North Thanet Conservative MP Sir Roger Gale has said he is “determined to ensure that the legal absurdities of this case are brought to the attention of the Lord Chancellor.”

South Thanet MP Craig Mackinlay has voiced disappointment at the latest appeal decision, branding it as “simply another delaying tactic.”

Response – ‘pull the plug’

Ms Dawes, 77, has responded by saying it is time to ‘pull the plug’ on the project.

In a rare response to media requests for comment, she said: “Why are they complaining? There are very valid questions to answer. The appeal has been granted on the grounds of need for the airport. Reports by aviation experts – and the government’s own Planning Inspectors – already concluded that there is no need for the development.

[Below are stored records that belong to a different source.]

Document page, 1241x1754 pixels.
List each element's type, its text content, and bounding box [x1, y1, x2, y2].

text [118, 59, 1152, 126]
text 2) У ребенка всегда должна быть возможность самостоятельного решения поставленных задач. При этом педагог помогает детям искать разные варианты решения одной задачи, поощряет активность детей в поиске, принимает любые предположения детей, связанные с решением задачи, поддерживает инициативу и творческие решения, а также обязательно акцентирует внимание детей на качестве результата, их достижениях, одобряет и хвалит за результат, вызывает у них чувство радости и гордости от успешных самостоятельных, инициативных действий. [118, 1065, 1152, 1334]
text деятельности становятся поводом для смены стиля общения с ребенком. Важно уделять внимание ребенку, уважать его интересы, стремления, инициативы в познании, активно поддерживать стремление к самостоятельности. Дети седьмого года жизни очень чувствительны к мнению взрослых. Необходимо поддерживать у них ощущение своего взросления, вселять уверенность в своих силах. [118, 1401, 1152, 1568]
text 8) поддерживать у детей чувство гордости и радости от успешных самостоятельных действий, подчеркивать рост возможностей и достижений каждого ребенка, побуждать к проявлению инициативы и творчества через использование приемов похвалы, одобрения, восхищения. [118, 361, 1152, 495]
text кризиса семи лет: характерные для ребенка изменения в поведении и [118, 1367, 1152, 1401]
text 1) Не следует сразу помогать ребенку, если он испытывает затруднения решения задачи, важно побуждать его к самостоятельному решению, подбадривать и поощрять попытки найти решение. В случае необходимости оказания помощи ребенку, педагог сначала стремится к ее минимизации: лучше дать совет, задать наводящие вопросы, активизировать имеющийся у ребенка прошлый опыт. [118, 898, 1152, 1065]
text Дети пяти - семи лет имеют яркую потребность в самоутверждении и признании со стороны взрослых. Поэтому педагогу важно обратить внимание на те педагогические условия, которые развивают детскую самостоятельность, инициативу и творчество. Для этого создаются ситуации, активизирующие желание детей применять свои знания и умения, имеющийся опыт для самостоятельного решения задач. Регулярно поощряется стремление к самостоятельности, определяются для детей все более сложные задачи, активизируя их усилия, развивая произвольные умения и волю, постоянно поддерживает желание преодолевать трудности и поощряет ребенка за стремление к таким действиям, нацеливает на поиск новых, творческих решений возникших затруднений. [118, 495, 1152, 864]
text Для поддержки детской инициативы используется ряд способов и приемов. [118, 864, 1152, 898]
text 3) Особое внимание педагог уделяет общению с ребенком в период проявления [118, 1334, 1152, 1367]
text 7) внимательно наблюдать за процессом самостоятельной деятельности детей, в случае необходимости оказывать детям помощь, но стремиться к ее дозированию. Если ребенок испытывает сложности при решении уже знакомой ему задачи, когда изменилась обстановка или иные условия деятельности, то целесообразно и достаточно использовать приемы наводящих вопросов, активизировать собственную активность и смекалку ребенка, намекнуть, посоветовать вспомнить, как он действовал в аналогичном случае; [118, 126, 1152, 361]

“The government Examining Authority report clearly states: ‘the Applicant [RSP] has failed to demonstrate sufficient need for the Proposed Development.’ If the airport is not needed, then the jobs, the economic benefits and the profits will never happen.

“The political promise of prosperity can’t be delivered. Our local MPs are unfairly filling the people of Thanet with false hope. If independent aviation experts like Ove Arup – commissioned by the Department for Transport – agree the airport is not needed, then why are they being ignored?

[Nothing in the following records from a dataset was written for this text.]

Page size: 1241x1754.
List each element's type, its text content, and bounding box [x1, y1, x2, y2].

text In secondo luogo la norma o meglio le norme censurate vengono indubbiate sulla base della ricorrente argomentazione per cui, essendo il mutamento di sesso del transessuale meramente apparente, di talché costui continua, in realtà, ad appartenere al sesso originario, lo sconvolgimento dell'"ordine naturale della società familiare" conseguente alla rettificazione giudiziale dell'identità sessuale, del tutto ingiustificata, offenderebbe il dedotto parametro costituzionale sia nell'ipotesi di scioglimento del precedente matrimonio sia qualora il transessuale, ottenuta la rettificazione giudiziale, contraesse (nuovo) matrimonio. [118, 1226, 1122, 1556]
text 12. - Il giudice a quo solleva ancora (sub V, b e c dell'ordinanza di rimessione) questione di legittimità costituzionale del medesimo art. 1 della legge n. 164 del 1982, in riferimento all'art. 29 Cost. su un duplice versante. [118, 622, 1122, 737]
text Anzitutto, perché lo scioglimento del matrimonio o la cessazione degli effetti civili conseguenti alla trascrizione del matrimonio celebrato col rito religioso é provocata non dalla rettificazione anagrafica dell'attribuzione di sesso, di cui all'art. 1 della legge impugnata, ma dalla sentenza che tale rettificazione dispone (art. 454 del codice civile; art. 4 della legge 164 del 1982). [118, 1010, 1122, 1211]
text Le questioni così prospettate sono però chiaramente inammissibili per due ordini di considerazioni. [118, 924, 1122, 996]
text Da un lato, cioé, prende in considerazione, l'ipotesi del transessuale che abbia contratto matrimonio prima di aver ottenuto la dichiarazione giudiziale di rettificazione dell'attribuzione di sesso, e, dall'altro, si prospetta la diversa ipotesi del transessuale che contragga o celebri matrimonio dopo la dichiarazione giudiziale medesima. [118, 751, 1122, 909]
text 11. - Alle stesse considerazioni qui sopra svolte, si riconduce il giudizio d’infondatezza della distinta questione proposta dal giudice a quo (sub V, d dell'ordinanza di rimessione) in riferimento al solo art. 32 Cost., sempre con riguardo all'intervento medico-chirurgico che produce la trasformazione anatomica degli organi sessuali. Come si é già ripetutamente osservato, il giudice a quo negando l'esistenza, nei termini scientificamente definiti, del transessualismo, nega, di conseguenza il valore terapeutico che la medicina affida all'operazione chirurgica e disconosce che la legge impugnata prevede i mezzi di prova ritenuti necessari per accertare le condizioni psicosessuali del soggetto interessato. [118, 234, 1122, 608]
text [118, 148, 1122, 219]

“Airport owners RiverOak Strategic Partners (RSP) are not aviation experts. The airport has never worked commercially. It has failed three times and was more profitable as a lorry park than it was in 15 years as an airport. Throwing money at something doesn’t make it more viable. The investment figures the developers are quoting are absurd. No serious investor would touch this.”

Ms Dawes, who previously ran a grant making charity in London, says ‘too much time and money’ has been spent on the airport issue, adding: “RSP had an £8.5 million handout from the Dept for Transport for delays that didn’t materialise to a development that is not needed. It’s time for the government to pull the plug. It’s time for MPs Roger Gale and Craig Mackinlay to stop misleading the electorate and start encouraging more realistic and sustainable investment in the area.”

The current position

In October Mr Justice Dove ruled there was no proper basis, within either of the grounds provided by Ms Dawes and her team, upon which permission to appeal could be granted.

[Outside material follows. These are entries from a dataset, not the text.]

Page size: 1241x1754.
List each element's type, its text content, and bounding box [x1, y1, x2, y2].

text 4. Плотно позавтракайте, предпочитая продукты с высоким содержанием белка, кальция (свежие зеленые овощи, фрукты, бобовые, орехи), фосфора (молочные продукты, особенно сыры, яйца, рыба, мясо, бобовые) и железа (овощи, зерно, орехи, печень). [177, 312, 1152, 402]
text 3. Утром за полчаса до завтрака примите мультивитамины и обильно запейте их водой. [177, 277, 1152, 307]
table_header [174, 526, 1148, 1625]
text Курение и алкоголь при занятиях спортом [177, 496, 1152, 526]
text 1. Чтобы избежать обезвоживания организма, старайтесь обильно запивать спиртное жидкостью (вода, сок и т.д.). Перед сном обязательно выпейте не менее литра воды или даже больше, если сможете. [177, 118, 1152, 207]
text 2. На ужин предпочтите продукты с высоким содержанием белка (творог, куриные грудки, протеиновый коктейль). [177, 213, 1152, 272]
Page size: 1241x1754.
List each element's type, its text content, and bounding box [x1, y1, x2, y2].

However, this month Rt. Hon. Lord Justice Warby ruled that one ground was arguable, saying: “The judge’s approach to the significance of the International Bureau of Aviation report (supporting the need for Manston), the need for consultation upon it, and the proper interpretation of the ministerial briefing all seem to me to merit appellate scrutiny.

“I am not convinced that all the sub-grounds of Appeal Ground 1 have equal force. That said, each of the sub-grounds is properly arguable with a realistic prospect of success.”

He concluded there was no compelling reason for the court to hear an appeal on climate change grounds.

UPDATE: Appeal hearing

The appeal date has been set for one day at the Court of Appeal on April 24th.